CVS sold fixed and floating-rate senior unsecured bonds in nine parts. The longest portion of the offering, a 30-year security, yields 1.95 percentage points above Treasuries, after initial talk of around 2.15 percentage points, the people said, asking not to be identified as the details are private. CVS gathered $49 billion in bridge loans from 20 lenders in December as temporary financing for the acquisition, which it is looking to refinance with Tuesday’s transaction.
The company offered discounts to investors in all but the 30-year portion of the offering through what’s known as a special mandatory redemption, or SMR, clause, the people said. That reflects a push back by investors, Brill said, as such terms have become more important to bondholders since the Department of Justice filed suit to block AT&T Inc.’s merger with Time Warner Inc. It could also be a reflection of the recent rates and equity volatility, he said.
“This looks like a reasonably attractive entry point for investors,” said Travis King, head of investment-grade credit at Voya Investment Management in Atlanta. Given that CVS will make up a much greater percentage of investment-grade indexes after the transaction, “it’s a very difficult deal to be underweight on right out of the gate. That helps support it overall.”
Yields on high-grade bonds have risen half a percentage point since the start of 2018, pushing up the cost of debt financing and lowering issuance overall.

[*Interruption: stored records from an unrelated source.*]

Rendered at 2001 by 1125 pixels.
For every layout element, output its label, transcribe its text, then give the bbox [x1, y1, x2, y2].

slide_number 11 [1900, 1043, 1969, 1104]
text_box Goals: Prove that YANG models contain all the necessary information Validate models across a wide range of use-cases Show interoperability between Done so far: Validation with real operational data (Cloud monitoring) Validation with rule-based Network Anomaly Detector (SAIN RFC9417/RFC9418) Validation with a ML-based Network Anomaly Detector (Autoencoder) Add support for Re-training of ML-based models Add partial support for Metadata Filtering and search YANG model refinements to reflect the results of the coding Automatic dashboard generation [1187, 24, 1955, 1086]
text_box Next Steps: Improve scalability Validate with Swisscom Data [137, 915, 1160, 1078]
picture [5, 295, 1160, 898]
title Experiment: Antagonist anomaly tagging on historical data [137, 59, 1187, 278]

With those price declines, investment grade bonds returned minus 2.6 percent in the first two months of the year, making for the worst start for the asset class since 1981. With average yields still relatively close to historic lows, companies are continuing to turn to debt markets to fund their acquisitions.

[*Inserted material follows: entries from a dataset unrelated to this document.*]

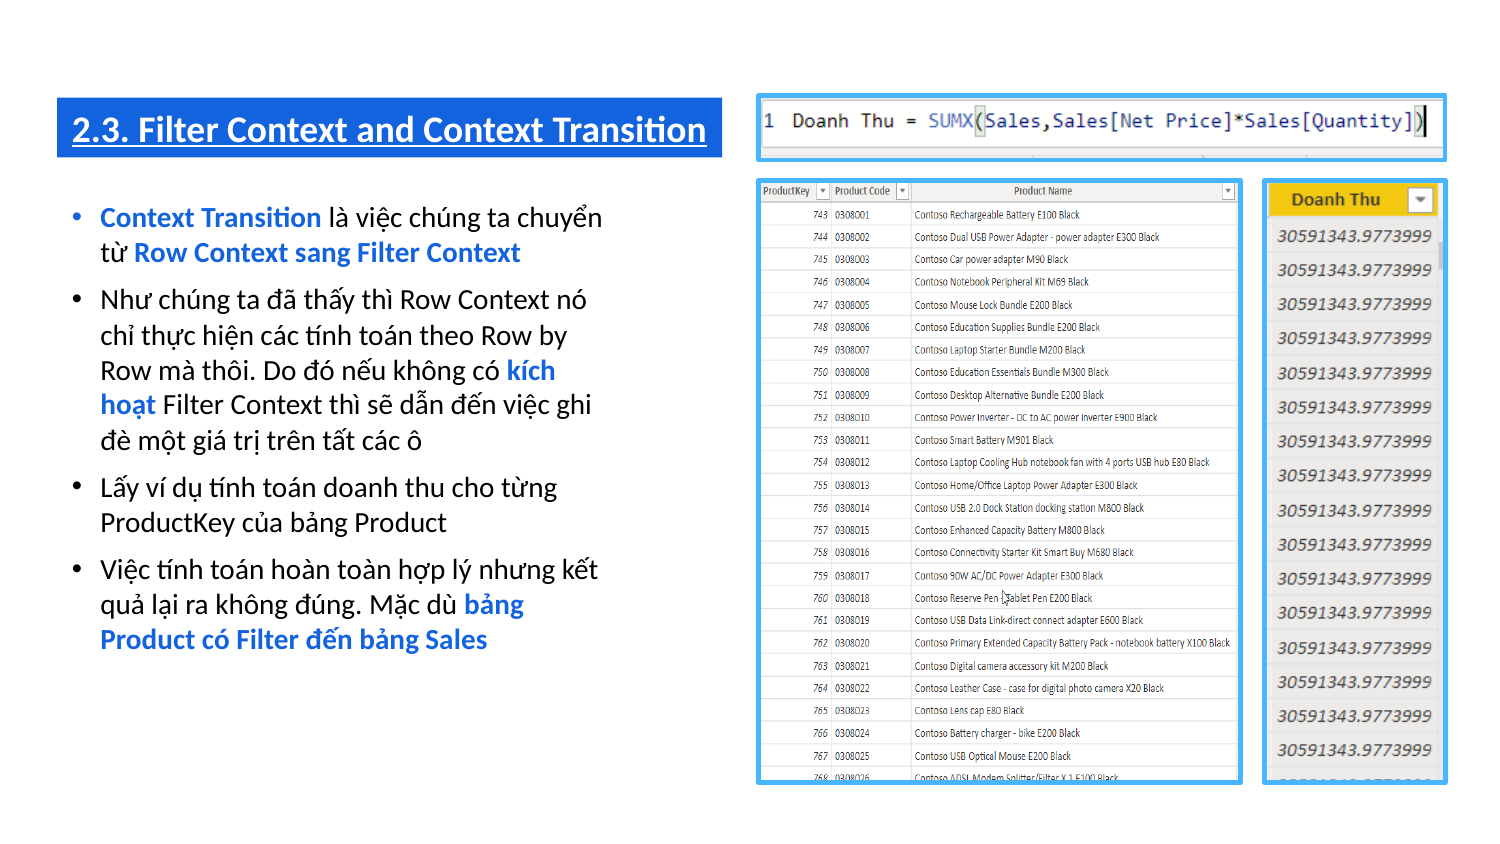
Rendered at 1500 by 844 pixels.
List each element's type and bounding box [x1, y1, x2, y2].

text_box [760, 97, 1443, 781]
text_box [57, 97, 723, 669]
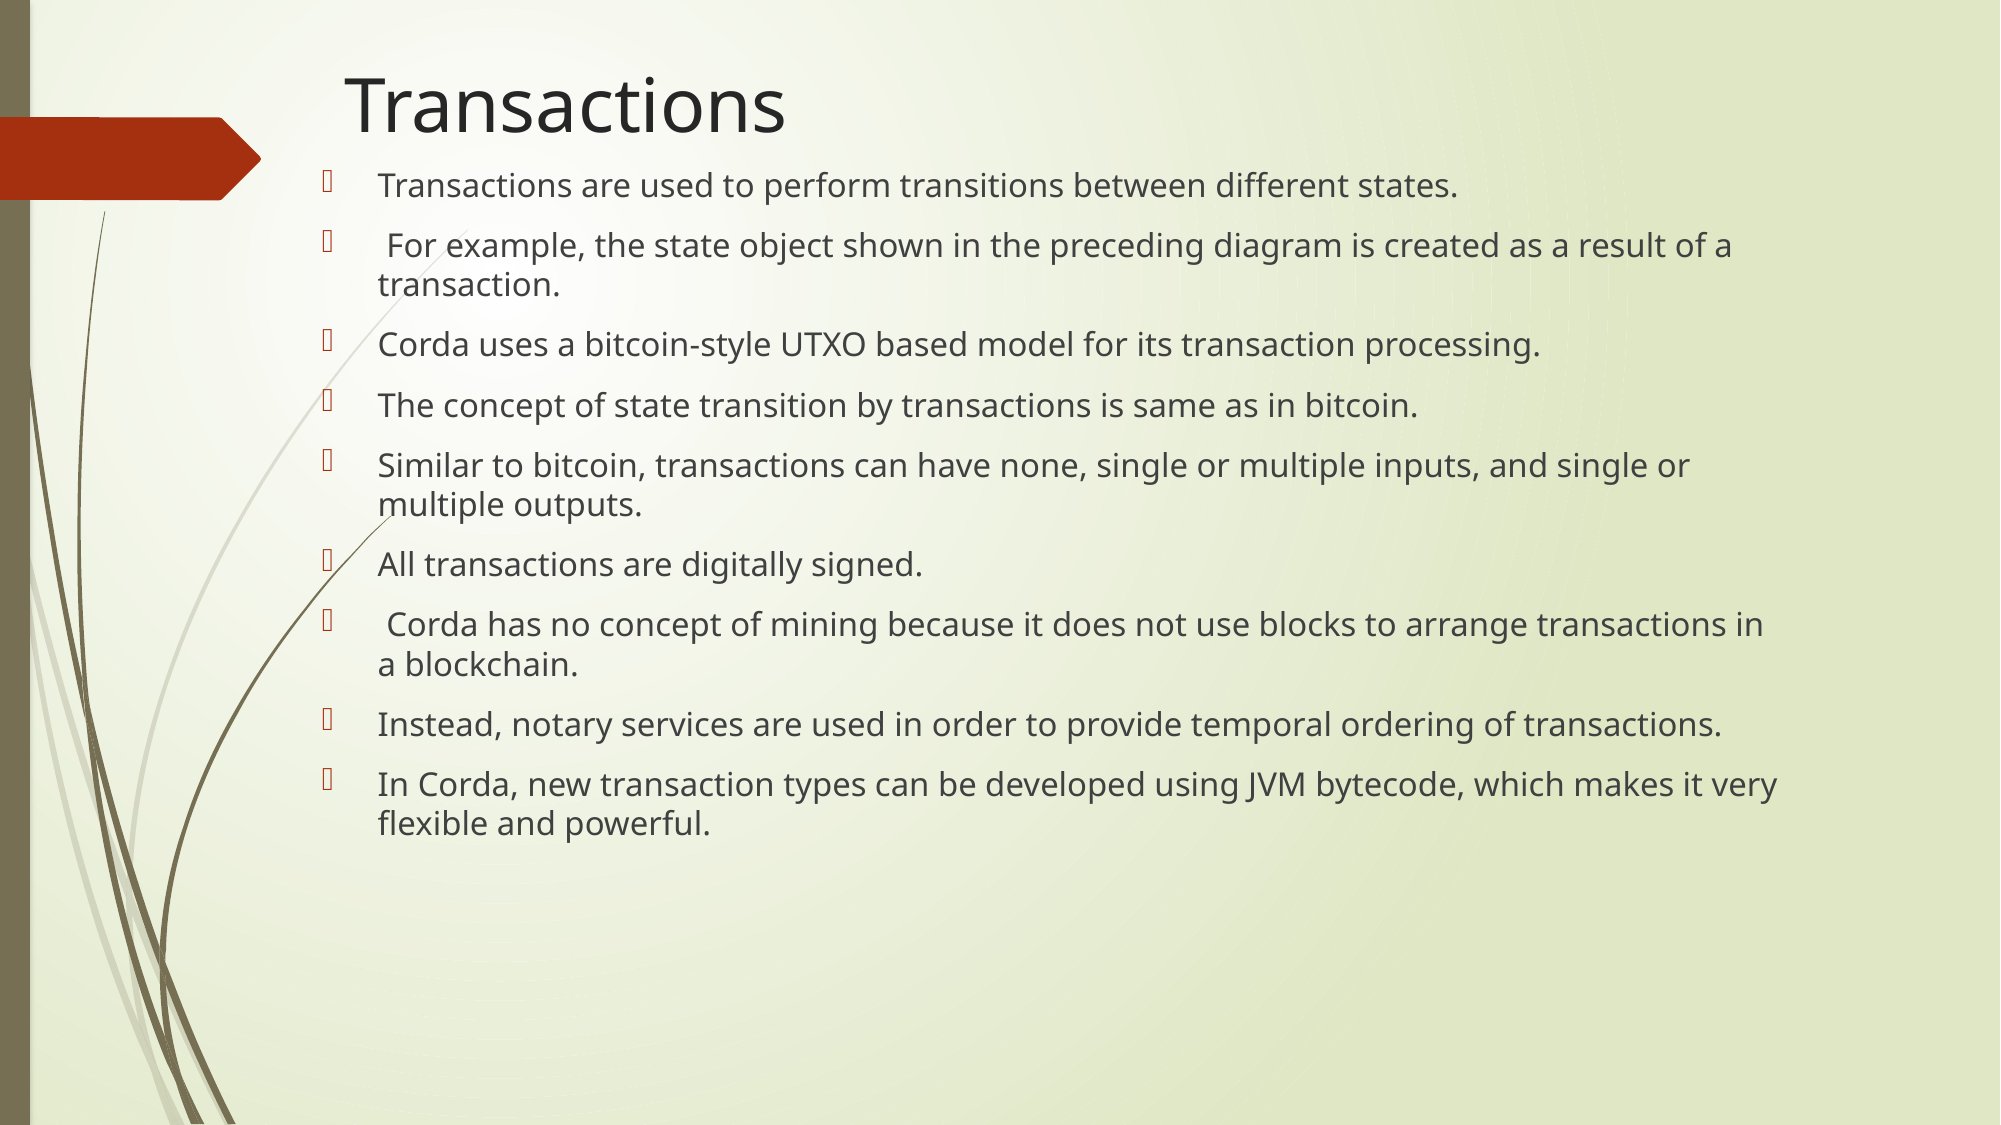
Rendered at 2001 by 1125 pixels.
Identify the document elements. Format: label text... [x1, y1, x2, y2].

CVS is trying to win regulatory approval for its plan to buy Aetna for $67.5 billion, which will bring together around 10,000 CVS stores and Aetna’s 22 million customers. The deal is among the biggest health-care mergers of the past decade and would create a behemoth that will try to shift some of Aetna customers’ care away from doctors and hospitals and into thousands of CVS stores. The merger is expected to close in the second half of this year.
“Managed-care companies on their own offer limited value in today’s world of high-deductible health plans,” said Bloomberg Intelligence analyst Mike Holland. “It’s a good save for Aetna and for CVS, it gives them a much more stable revenue stream.”
Working in CVS’s favor is that most investors will view it as a health-care company instead of a retail one, said Mickey Chadha, an analyst at Moody’s Investors Service. The completion of the acquisition will likely result in a one-notch downgrade to the current rating, that at Baa1, is three steps above speculative-grade, Chadha said.
“It’s a strategic, sound transaction for the longer-term, but CVS has to integrate another company that has not necessarily been done before between a retailer and an insurance company,” he said. “There are elevated risks in terms of that execution.”
S&P Global Ratings downgraded CVS one level to BBB, its second-lowest investment-grade rating, following the announcement of the debt offering. The acquisition will boost leverage to about 4.5 times earnings before interest, tax, depreciation and amortization, or Ebitda, from 2.9 times as of the end of 2017, the credit rater said. S&P expects CVS to pay down debt, reducing the ratio to the low-four times area within a year of closing the deal.
Verizon Communications Inc. set the record for corporate bond sales in 2013 with its $49 billion offering to buy out Vodafone Group Plc’s stake in Verizon Wireless. The second biggest was Anheuser-Busch InBev NV’s $46 billion sale to purchase SABMiller Plc in 2016. Broadcom Ltd. last month lined up as much as $106 billion of debt financing to back its proposed acquisition of Qualcomm Inc., but the target company has rejected several offers and no debt has been offered yet.
Barclays Plc, Goldman Sachs Group Inc., Bank of America Corp., JPMorgan Chase & Co. and Wells Fargo & Co. managed the bond sale, CVS said in a filing.